Bij de ontwikkeling van zelfrijdend vervoer bestaan er nog te veel gescheiden werelden. De ontwikkelaars voor autonoom rijden op het spoor kunnen veel leren van de techniek in de automotive sector, en andersom. Dat stelt business consultant Jillis Mani van InTraffic, een leverancier van verkeersmanagement- en informatiesystemen.
InTraffic bouwt informatie- en besturingssystemen voor verkeer en vervoer. Het bedrijf is onder meer werkzaam voor ProRail, NS en het Amsterdamse openbaarvervoersbedrijf GVB. “Aan de ene kant zijn er de ontwikkelingen in de automotive industrie waar de ‘Googles, Tesla’s en Ubers’ veel in het nieuws zijn”, vertelt Jillis Mani (foto onder). “Aan de andere kant bestaan zelfrijdende voertuigen op het spoor al heel lang, denk aan de metro’s in Londen en Parijs.”
“Toch wordt de parallel weinig getrokken. Het zou natuurlijk vreemd zijn dat straks in Nederland zelfrijdende auto’s op de weg rondrijden en dat we dat met treinen niet voor elkaar krijgen, terwijl die technisch eenvoudiger te realiseren zouden moeten zijn.”
Op het spoor wordt het steeds drukker en moeten treinen steeds dichter op elkaar rijden. “Hoe kleiner de afstand tussen treinen, hoe belangrijker de technische ondersteuning en automatisering. Mede daarom wordt hard gewerkt aan technische oplossingen als ERTMS – een nieuwe beveiliging laag op het spoor zonder seinen en wissels – en het integreren met adviessystemen voor de machinist. Toch gaan ontwikkelingen op het gebied van zelfrijdende treinen nog maar langzaam in vergelijking met de automobiel industrie. Van de innovatiekracht van deze sector zouden we bij het spoor wel wat kunnen leren” aldus Mani.

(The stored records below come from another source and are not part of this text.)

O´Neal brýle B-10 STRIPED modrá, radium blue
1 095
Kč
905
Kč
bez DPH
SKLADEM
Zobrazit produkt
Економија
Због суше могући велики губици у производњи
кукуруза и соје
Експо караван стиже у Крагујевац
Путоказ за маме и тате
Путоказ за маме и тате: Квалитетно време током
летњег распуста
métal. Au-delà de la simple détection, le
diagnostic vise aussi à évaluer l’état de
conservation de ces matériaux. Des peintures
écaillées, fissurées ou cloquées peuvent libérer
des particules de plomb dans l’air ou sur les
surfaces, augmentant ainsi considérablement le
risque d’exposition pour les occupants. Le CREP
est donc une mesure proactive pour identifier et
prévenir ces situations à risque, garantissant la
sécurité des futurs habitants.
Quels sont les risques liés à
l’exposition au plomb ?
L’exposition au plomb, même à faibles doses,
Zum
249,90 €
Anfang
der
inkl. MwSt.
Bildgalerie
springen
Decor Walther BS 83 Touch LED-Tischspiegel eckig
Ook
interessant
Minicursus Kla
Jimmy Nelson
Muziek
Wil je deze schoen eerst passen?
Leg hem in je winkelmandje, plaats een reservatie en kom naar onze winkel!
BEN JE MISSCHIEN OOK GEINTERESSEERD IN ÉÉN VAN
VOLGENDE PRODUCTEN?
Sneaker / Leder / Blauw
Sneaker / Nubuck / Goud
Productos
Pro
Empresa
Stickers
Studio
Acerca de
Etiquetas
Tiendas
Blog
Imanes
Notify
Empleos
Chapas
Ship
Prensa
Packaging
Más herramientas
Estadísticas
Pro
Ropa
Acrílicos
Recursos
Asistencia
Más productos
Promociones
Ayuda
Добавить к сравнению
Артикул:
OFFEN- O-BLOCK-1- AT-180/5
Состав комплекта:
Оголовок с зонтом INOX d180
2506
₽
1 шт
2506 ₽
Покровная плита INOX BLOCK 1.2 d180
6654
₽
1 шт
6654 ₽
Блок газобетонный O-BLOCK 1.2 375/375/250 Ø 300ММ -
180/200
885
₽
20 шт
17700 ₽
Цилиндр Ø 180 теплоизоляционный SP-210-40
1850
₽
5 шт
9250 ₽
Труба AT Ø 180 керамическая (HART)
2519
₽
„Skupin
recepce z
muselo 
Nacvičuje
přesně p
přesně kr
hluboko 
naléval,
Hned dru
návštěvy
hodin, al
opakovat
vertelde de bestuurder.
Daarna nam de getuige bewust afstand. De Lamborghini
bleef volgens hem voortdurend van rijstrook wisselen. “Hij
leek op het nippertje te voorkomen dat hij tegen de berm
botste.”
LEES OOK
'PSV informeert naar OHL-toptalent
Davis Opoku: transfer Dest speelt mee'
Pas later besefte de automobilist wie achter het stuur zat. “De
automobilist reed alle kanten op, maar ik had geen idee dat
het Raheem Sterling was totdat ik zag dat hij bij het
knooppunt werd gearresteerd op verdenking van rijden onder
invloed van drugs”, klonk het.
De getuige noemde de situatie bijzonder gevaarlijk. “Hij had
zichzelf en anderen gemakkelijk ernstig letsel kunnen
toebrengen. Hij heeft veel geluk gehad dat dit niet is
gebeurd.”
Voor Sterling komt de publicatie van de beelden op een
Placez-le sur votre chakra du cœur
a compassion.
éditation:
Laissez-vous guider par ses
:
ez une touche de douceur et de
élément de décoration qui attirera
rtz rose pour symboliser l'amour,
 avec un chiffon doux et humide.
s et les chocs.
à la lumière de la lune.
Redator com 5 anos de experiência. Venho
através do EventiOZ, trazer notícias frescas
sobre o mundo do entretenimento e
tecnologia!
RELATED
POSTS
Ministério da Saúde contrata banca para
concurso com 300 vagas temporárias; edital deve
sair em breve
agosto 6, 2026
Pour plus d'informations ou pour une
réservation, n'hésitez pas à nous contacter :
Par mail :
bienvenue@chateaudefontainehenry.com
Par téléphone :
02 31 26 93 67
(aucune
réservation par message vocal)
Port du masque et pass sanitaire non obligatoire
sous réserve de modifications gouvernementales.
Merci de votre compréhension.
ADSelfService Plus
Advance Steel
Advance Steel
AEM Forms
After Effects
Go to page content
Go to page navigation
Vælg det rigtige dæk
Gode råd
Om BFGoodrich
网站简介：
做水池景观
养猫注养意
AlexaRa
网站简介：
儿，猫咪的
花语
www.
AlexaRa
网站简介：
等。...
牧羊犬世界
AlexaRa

Die terughoudendheid is volgens hem goed te verklaren met het oog op veiligheid. “Veiligheid is een heel belangrijk onderwerp op het spoor. Bij een sector die afhankelijk is van de overheid en de publieke opinie, is het van groot belang dat projecten veilig en goed gebeuren. Vanuit dat oogpunt wordt soms ook conservatief gedacht. En dat remt weleens innovatie.”